**EJERCICIO**
En el artículo sobre los toros y el flamenco, busca la frase que empieza «Se quejaba con ella Curro» y escribe todas las faltas que ahí se les echan en cara a los poderes públicos.

POR SANTI ORTIZ.
La frase que titula este artículo es de Curro Romero y está sacada de la entrevista que el pasado lunes, día 5, el artista camero concedió, para el diario El Mundo, a Antonio Lucas –alma de poeta en pluma periodística– y Vicente Zabala de la Serna, lúcido crítico taurino de abolengo y prosapia. Se quejaba con ella Curro del abandono, la desatención, la deslealtad y el olvido que los poderes públicos y, en concreto, el pomposamente titulado Ministerio de Cultura, muestran negligentemente por esos dos pilares fundamentales de nuestro acervo cultural como son el flamenco y los toros. Con todo lo que nos costó salir de Interior para buscar nuestro rescoldito hogareño en Cultura –nuestra humilde tierra prometida–, y no hay ni un despacho en el citado Ministerio dedicado al toreo. Ni un solo funcionario especializado en llevar los asuntos de la tauromaquia. Tampoco el flamenco dispone de un lugar propio y se hunde asfixiado entre el tropel de manifestaciones musicales que lo desplazan y marginan.
Que por culpa de estos capitostes de la insensibilidad, la mala gestión, la censura y la inepcia, el flamenco y el toreo yazcan desvencijados y humillados de polvo en el desván de las antiguallas y los juguetes rotos, de los cachivaches y los trastos inútiles, es –como bien decía Curro– toda una derrota de la Cultura. No puede concebirse de otra forma, pues el abandono –dejándolas morir– de estas dos maneras de sentir y crear de nuestro pueblo, de estas dos manifestaciones dramáticas, desgarradas, hondas y palpitantes de nuestras bellas artes, suponen una mengua, un empequeñecimiento de la Cultura, una depredación, un robo, una amputación de dos de sus facetas y esplendores más genuinos y raciales, y eso no supone otra cosa para la Cultura que una triste, irreversible y dolorosa derrota.

**DATOS PROPORCIONADOS**
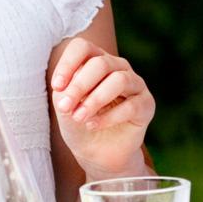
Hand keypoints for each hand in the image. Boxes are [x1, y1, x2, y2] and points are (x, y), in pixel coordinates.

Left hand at [49, 35, 153, 171]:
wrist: (97, 153)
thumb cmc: (80, 124)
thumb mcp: (65, 108)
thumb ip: (65, 94)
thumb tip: (66, 89)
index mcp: (95, 61)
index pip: (82, 48)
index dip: (68, 63)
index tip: (56, 87)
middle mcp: (118, 67)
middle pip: (100, 63)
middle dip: (79, 86)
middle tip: (65, 107)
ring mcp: (135, 84)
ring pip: (119, 80)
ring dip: (95, 100)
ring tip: (79, 117)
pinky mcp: (146, 105)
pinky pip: (131, 105)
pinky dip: (108, 117)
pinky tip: (93, 125)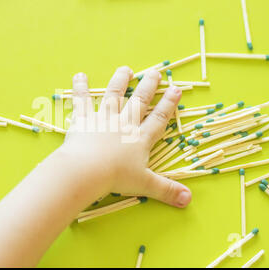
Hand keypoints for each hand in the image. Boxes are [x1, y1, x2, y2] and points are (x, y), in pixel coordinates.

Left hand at [58, 66, 191, 207]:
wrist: (87, 170)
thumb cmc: (116, 177)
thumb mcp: (145, 184)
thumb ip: (167, 190)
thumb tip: (188, 200)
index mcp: (140, 138)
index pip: (159, 118)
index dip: (169, 104)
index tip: (176, 89)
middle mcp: (124, 124)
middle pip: (139, 101)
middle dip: (149, 86)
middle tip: (155, 72)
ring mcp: (104, 118)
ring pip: (114, 95)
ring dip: (120, 81)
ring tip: (125, 69)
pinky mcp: (84, 119)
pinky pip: (82, 100)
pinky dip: (80, 87)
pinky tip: (80, 75)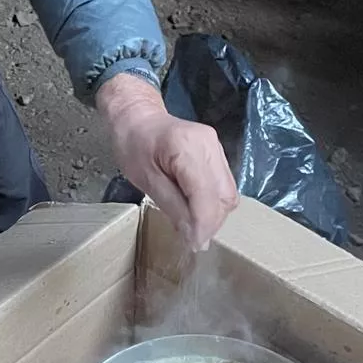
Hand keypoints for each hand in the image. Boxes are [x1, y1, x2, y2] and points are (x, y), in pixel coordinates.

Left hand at [97, 72, 237, 250]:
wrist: (137, 116)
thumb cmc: (133, 145)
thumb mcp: (146, 180)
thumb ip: (173, 207)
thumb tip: (194, 236)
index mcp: (187, 148)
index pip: (207, 196)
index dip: (204, 225)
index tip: (195, 246)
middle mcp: (209, 145)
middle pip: (225, 196)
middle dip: (212, 222)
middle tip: (192, 239)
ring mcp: (216, 147)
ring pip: (229, 192)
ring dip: (215, 214)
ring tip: (194, 226)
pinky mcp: (217, 152)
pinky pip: (224, 184)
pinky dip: (214, 202)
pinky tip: (197, 209)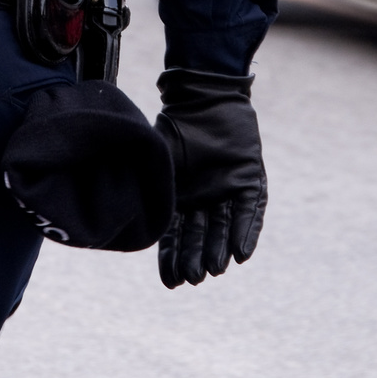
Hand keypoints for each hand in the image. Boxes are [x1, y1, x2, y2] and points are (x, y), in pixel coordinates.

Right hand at [154, 69, 266, 287]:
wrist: (203, 95)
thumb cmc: (174, 124)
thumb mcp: (154, 159)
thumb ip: (146, 186)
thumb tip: (124, 217)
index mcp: (179, 197)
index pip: (175, 236)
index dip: (173, 259)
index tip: (172, 282)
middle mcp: (204, 199)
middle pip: (201, 236)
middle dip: (196, 258)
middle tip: (194, 278)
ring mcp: (228, 190)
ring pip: (226, 227)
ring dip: (221, 249)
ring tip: (215, 270)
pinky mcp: (250, 180)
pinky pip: (252, 210)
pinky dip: (247, 231)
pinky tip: (242, 253)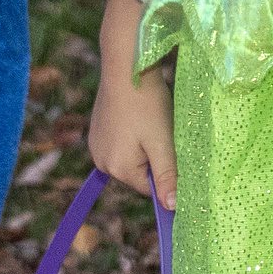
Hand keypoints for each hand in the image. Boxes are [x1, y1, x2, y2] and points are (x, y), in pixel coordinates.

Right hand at [88, 0, 177, 210]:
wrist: (126, 66)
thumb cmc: (147, 104)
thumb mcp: (163, 142)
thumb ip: (168, 176)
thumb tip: (172, 207)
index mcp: (117, 168)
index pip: (149, 188)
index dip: (167, 175)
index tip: (176, 153)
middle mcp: (101, 161)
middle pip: (139, 174)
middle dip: (155, 159)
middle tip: (165, 133)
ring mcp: (96, 144)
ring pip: (131, 158)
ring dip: (145, 147)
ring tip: (152, 122)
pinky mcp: (97, 129)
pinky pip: (122, 143)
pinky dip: (134, 135)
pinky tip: (140, 116)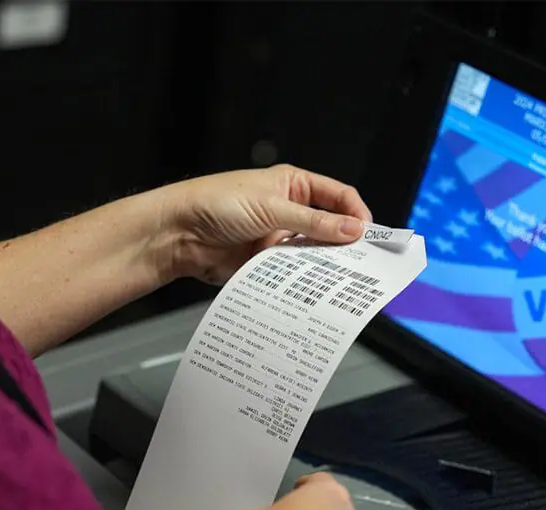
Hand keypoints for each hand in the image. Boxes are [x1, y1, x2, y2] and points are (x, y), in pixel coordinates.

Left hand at [160, 165, 373, 283]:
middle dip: (343, 243)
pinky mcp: (264, 262)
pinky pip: (291, 273)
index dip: (356, 213)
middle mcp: (287, 211)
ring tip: (337, 278)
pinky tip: (308, 288)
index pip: (338, 196)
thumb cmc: (214, 203)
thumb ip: (314, 222)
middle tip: (362, 262)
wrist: (178, 234)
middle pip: (328, 227)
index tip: (368, 235)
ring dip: (322, 264)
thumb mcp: (271, 208)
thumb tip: (353, 229)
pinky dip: (300, 281)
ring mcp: (276, 238)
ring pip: (311, 254)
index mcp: (292, 185)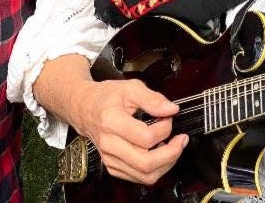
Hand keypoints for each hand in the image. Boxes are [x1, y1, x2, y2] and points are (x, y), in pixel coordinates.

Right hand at [67, 78, 185, 184]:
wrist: (84, 108)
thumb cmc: (106, 98)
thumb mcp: (129, 88)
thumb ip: (152, 98)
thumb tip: (171, 109)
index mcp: (112, 122)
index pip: (146, 138)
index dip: (164, 128)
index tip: (168, 118)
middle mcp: (109, 144)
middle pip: (146, 163)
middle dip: (171, 154)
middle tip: (180, 140)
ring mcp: (110, 158)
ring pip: (144, 176)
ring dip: (166, 163)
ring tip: (172, 147)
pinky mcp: (112, 167)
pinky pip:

**SOLUCIÓN**
El abandono, la desatención, la deslealtad y el olvido.